--- Start Supplied passage ---

Jan Wagner
An Interview with Jan Wagner and David Keplinger: “The Art of Topiary”

Jan Wagner
Jan Wagner | Photo: © Lesekreis CC0 1.0

In this interview, during their stop in New York, Jan Wagner and David Keplinger speak about their poetic inspirations, finding the poem’s subject, the translation process and The Art of Topiary, a project eight years in the making.

2017 has been a momentous year for Jan Wagner. This June, the German poet, essayist and translator received the Georg Büchner Prize, recognized as Germany’s most prestigious literary award. Shortly following this honor, Wagner published two poetry collections— Hund und Mond, a translation of the Irish poet, Matthew Sweeney, and The Art of Topiary, an English translation of his own selected work, which he translated in collaboration with the poet and translator, David Keplinger. As he begins to garner the international attention that German readers have known for nearly two decades, Wagner and
Keplinger promoted The Art of Topiary with a book tour across the the northeast United States this fall, including visits to Yale and American University.

Jan, when did you begin writing poetry? Did you have other literary ambitions?

I started writing poetry at about 15 or 16. I read novels, too, but was never tempted to write one myself. I wanted to write poems because my first real thrills in literature were because of poets. So, I read Georg Trakl, Georg Heim, Hölderlin—the classics of course. But also English language poetry; Blake, Donne, Yeats—Dylan Thomas was another poet I loved. So, at 15 or 16 I started writing poetry because I was stunned by what little space you can give for the maximum sound and imagery, like Trakl and Thomas do. That’s why I was never tempted to write a novel. It seemed to me that the real magic was happening in poetry. It’s not so much readers but journalists do tend to focus on prose, and you do get the question occasionally, “when will you finally write a novel?” Or, “when will you be ready to write a novel?”, as if poetry is just a preparation for writing a novel; it’s silly. Poetry is the ultimate expression there is. It’s the best thing that can become of language.

What does your writing process look like now?

--- End Supplied passage ---
--- Start Supplied entries ---

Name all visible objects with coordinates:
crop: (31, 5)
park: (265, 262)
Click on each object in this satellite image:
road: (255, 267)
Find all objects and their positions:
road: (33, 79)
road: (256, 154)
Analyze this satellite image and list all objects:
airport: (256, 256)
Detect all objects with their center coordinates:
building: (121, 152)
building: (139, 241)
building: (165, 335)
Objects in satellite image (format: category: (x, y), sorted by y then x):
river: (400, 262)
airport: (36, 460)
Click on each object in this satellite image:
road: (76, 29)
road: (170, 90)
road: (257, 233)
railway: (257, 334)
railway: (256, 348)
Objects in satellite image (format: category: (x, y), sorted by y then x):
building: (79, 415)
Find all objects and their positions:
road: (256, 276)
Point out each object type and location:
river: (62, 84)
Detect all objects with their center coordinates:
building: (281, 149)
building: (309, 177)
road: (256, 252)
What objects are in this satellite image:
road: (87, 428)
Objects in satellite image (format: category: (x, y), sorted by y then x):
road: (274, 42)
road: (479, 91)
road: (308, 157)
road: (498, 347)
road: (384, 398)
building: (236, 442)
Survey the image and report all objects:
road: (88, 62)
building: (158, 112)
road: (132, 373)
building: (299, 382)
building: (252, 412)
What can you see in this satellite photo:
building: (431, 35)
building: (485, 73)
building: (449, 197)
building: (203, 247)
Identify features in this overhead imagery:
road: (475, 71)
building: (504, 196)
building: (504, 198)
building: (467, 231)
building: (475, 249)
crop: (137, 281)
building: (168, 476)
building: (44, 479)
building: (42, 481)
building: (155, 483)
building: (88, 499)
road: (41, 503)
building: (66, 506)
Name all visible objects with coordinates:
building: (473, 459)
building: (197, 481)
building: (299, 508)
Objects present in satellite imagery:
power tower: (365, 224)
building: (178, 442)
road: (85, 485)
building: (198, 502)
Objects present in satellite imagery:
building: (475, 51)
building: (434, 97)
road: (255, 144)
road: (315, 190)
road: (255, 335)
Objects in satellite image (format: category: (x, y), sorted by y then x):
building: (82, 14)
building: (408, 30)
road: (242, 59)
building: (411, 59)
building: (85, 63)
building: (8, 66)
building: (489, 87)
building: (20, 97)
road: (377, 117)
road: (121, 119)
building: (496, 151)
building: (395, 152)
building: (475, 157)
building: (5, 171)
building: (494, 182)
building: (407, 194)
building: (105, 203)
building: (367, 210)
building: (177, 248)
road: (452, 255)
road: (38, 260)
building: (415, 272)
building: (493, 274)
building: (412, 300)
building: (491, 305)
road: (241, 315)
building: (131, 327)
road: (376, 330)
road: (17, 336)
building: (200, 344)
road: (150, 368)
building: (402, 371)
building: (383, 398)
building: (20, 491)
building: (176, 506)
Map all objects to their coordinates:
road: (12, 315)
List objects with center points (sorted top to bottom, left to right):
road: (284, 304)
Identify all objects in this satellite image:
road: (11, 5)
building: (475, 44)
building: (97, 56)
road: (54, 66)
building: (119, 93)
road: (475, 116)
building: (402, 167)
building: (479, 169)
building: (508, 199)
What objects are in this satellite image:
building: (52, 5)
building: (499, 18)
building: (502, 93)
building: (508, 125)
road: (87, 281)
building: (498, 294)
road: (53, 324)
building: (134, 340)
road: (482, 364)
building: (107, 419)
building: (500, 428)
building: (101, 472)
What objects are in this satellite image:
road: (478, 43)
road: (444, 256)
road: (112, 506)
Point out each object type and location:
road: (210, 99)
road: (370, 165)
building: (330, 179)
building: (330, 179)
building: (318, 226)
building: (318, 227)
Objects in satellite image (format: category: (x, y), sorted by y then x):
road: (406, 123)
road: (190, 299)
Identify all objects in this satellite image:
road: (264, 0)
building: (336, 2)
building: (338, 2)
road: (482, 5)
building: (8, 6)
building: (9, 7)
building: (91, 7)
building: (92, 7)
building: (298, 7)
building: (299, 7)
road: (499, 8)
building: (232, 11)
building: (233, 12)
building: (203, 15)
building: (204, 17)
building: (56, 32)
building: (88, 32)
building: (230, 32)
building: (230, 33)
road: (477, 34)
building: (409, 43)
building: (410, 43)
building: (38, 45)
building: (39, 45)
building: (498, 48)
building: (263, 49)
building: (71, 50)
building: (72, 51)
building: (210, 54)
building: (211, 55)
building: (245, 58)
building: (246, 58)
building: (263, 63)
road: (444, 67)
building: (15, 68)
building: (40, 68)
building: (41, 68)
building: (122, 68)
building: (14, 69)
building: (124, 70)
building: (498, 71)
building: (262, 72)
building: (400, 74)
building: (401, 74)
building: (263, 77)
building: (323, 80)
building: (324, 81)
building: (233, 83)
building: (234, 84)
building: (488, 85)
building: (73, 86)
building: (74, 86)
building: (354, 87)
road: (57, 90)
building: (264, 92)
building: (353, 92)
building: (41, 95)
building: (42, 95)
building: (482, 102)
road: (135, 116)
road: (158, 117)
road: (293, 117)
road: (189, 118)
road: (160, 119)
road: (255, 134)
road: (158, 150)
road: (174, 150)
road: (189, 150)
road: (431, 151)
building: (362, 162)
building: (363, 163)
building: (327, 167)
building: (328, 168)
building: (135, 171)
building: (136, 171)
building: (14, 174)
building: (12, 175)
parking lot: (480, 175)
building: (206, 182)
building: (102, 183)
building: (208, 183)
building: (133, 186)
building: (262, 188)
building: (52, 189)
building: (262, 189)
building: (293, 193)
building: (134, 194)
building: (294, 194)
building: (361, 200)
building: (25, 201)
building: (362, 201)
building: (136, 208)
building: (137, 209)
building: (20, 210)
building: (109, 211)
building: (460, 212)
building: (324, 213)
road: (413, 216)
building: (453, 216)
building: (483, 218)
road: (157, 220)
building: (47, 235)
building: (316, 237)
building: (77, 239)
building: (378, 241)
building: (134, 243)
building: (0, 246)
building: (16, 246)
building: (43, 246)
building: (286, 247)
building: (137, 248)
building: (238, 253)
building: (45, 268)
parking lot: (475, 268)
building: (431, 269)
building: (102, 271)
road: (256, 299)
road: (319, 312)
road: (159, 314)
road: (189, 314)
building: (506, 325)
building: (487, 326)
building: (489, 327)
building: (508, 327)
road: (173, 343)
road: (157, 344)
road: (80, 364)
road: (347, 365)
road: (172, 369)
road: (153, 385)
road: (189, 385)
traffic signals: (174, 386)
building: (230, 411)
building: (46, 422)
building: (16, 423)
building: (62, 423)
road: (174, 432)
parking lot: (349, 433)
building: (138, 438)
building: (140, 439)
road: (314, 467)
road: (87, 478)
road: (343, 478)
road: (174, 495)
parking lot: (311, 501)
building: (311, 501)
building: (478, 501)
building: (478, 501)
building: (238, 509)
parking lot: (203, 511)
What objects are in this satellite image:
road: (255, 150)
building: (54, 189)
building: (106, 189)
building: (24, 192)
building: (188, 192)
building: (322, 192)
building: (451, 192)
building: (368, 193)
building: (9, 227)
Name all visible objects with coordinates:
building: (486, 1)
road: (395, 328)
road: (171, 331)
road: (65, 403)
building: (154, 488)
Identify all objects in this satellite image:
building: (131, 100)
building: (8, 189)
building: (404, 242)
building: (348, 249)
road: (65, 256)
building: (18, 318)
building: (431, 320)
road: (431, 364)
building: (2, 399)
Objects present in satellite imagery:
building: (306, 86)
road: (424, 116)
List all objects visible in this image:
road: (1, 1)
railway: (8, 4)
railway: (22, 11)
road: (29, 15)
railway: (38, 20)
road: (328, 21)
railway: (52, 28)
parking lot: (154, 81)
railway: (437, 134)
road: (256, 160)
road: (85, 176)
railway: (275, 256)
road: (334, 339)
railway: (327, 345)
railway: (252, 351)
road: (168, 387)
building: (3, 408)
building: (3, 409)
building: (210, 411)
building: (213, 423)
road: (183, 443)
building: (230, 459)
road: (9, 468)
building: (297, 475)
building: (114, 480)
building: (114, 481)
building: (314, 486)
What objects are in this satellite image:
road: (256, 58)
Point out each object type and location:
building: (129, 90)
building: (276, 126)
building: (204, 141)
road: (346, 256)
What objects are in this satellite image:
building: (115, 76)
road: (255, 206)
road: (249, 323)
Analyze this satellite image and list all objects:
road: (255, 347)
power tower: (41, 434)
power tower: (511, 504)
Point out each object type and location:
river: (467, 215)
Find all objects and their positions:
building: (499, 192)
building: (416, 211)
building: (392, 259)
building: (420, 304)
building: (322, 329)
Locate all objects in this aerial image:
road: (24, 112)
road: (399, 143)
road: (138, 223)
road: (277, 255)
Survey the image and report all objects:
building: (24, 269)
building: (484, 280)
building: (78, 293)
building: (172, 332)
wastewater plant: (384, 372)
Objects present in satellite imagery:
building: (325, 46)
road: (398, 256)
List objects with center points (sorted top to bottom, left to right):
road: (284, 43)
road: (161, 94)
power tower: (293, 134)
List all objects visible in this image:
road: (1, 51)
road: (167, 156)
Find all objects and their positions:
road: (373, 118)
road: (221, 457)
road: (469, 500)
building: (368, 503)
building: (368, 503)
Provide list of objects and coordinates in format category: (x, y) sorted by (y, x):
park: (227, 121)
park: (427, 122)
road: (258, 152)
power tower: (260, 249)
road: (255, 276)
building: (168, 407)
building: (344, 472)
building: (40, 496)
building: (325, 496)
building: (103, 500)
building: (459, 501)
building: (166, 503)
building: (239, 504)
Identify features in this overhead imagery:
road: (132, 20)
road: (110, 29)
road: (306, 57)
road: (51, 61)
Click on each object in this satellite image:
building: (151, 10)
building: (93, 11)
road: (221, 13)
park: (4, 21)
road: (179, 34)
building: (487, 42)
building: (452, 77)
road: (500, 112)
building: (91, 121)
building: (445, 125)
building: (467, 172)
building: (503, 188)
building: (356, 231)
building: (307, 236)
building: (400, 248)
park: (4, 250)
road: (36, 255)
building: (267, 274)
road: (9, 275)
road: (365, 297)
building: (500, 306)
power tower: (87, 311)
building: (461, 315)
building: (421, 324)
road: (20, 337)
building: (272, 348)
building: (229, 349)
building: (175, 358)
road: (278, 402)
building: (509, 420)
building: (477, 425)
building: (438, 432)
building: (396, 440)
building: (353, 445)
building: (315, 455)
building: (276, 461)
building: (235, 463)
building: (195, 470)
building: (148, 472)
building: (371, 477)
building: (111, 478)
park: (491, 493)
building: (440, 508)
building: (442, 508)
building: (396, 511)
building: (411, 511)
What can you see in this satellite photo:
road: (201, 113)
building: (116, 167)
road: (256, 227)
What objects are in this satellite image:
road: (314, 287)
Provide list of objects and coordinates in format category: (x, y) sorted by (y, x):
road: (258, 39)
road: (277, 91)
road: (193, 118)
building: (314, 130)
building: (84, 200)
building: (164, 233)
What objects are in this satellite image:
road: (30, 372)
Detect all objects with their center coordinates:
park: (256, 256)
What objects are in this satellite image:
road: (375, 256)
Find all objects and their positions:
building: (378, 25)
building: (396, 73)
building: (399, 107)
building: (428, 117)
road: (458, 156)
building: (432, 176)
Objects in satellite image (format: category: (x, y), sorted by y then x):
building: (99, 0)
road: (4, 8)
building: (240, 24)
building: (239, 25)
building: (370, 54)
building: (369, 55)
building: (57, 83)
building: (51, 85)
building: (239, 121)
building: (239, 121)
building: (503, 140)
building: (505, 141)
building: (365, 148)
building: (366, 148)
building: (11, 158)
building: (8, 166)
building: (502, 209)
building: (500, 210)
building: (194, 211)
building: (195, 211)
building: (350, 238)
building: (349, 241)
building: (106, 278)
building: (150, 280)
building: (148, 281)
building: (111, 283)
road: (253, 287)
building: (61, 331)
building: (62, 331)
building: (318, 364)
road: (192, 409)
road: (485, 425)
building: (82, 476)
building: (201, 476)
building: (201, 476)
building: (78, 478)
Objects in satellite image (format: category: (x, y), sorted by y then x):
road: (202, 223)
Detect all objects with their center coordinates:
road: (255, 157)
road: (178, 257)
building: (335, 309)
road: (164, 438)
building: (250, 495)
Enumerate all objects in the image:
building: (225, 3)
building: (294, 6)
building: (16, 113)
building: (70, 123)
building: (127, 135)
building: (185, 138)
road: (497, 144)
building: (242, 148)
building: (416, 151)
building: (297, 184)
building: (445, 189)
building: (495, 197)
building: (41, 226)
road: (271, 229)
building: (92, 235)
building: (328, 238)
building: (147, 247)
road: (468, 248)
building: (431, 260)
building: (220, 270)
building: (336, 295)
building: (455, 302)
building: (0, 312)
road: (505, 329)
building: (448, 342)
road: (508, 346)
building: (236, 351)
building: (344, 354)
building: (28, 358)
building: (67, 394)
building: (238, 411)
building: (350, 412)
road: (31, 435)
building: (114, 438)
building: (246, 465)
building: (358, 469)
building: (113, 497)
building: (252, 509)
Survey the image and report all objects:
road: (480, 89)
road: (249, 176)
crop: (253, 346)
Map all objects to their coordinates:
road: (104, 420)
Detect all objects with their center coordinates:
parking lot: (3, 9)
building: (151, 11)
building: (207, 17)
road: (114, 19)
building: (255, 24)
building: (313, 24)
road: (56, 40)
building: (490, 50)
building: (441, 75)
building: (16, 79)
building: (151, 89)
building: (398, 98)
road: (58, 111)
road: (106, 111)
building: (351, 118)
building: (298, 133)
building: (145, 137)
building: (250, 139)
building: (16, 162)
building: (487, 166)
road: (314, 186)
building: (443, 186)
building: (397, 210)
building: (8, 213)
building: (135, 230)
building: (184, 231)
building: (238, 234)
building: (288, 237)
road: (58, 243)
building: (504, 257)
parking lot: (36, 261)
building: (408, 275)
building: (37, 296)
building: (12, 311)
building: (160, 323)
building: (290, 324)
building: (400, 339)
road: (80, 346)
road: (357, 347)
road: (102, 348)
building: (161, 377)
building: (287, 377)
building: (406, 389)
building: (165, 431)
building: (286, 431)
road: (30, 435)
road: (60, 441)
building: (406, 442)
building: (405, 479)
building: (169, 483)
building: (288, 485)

--- End Supplied entries ---

Goals:
1. Could you copy the stretch of the interview from "In this interview, during" through "in the making." word for word?
2. Can you write out the entries word for word, the stretch from their first line through the line containing "airport: (36, 460)", and nothing past that line?
The interview and the entries were taken from unrelated sources.

Answers:
1.
In this interview, during their stop in New York, Jan Wagner and David Keplinger speak about their poetic inspirations, finding the poem’s subject, the translation process and The Art of Topiary, a project eight years in the making.

2.
Name all visible objects with coordinates:
crop: (31, 5)
park: (265, 262)
Click on each object in this satellite image:
road: (255, 267)
Find all objects and their positions:
road: (33, 79)
road: (256, 154)
Analyze this satellite image and list all objects:
airport: (256, 256)
Detect all objects with their center coordinates:
building: (121, 152)
building: (139, 241)
building: (165, 335)
Objects in satellite image (format: category: (x, y), sorted by y then x):
river: (400, 262)
airport: (36, 460)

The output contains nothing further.